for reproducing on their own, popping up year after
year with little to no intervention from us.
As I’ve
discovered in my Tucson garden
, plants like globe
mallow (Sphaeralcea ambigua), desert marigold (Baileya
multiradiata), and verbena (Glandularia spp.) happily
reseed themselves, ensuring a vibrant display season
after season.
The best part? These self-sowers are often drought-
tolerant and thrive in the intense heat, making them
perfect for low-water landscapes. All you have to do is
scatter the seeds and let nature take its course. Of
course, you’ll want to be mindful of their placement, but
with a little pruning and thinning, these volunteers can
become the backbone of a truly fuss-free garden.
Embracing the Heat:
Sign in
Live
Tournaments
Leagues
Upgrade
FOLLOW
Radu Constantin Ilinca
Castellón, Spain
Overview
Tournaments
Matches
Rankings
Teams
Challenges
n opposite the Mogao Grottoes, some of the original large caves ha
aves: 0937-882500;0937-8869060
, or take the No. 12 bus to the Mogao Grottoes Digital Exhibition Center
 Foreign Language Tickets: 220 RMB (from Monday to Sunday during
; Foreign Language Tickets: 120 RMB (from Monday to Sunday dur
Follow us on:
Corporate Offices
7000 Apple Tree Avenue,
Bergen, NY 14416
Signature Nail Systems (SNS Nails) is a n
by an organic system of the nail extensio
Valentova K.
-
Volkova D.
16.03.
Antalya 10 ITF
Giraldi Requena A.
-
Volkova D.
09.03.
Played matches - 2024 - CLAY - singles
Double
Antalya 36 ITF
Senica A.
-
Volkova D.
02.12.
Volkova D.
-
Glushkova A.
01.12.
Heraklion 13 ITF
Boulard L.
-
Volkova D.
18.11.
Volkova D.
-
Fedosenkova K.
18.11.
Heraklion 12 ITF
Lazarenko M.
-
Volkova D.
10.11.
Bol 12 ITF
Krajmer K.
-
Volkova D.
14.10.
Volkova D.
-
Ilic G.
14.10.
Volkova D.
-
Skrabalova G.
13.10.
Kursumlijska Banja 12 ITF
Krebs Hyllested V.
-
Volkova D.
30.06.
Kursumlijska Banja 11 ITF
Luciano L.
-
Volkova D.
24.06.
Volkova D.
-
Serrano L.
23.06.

+---+

TASK ITEM. Please return the text of every record above, line by line, with no changes.

REPLY TO THE EXERCISE.
for reproducing on their own, popping up year after
year with little to no intervention from us.
As I’ve
discovered in my Tucson garden
, plants like globe
mallow (Sphaeralcea ambigua), desert marigold (Baileya
multiradiata), and verbena (Glandularia spp.) happily
reseed themselves, ensuring a vibrant display season
after season.
The best part? These self-sowers are often drought-
tolerant and thrive in the intense heat, making them
perfect for low-water landscapes. All you have to do is
scatter the seeds and let nature take its course. Of
course, you’ll want to be mindful of their placement, but
with a little pruning and thinning, these volunteers can
become the backbone of a truly fuss-free garden.
Embracing the Heat:
Sign in
Live
Tournaments
Leagues
Upgrade
FOLLOW
Radu Constantin Ilinca
Castellón, Spain
Overview
Tournaments
Matches
Rankings
Teams
Challenges
n opposite the Mogao Grottoes, some of the original large caves ha
aves: 0937-882500;0937-8869060
, or take the No. 12 bus to the Mogao Grottoes Digital Exhibition Center
 Foreign Language Tickets: 220 RMB (from Monday to Sunday during
; Foreign Language Tickets: 120 RMB (from Monday to Sunday dur
Follow us on:
Corporate Offices
7000 Apple Tree Avenue,
Bergen, NY 14416
Signature Nail Systems (SNS Nails) is a n
by an organic system of the nail extensio
Valentova K.
-
Volkova D.
16.03.
Antalya 10 ITF
Giraldi Requena A.
-
Volkova D.
09.03.
Played matches - 2024 - CLAY - singles
Double
Antalya 36 ITF
Senica A.
-
Volkova D.
02.12.
Volkova D.
-
Glushkova A.
01.12.
Heraklion 13 ITF
Boulard L.
-
Volkova D.
18.11.
Volkova D.
-
Fedosenkova K.
18.11.
Heraklion 12 ITF
Lazarenko M.
-
Volkova D.
10.11.
Bol 12 ITF
Krajmer K.
-
Volkova D.
14.10.
Volkova D.
-
Ilic G.
14.10.
Volkova D.
-
Skrabalova G.
13.10.
Kursumlijska Banja 12 ITF
Krebs Hyllested V.
-
Volkova D.
30.06.
Kursumlijska Banja 11 ITF
Luciano L.
-
Volkova D.
24.06.
Volkova D.
-
Serrano L.
23.06.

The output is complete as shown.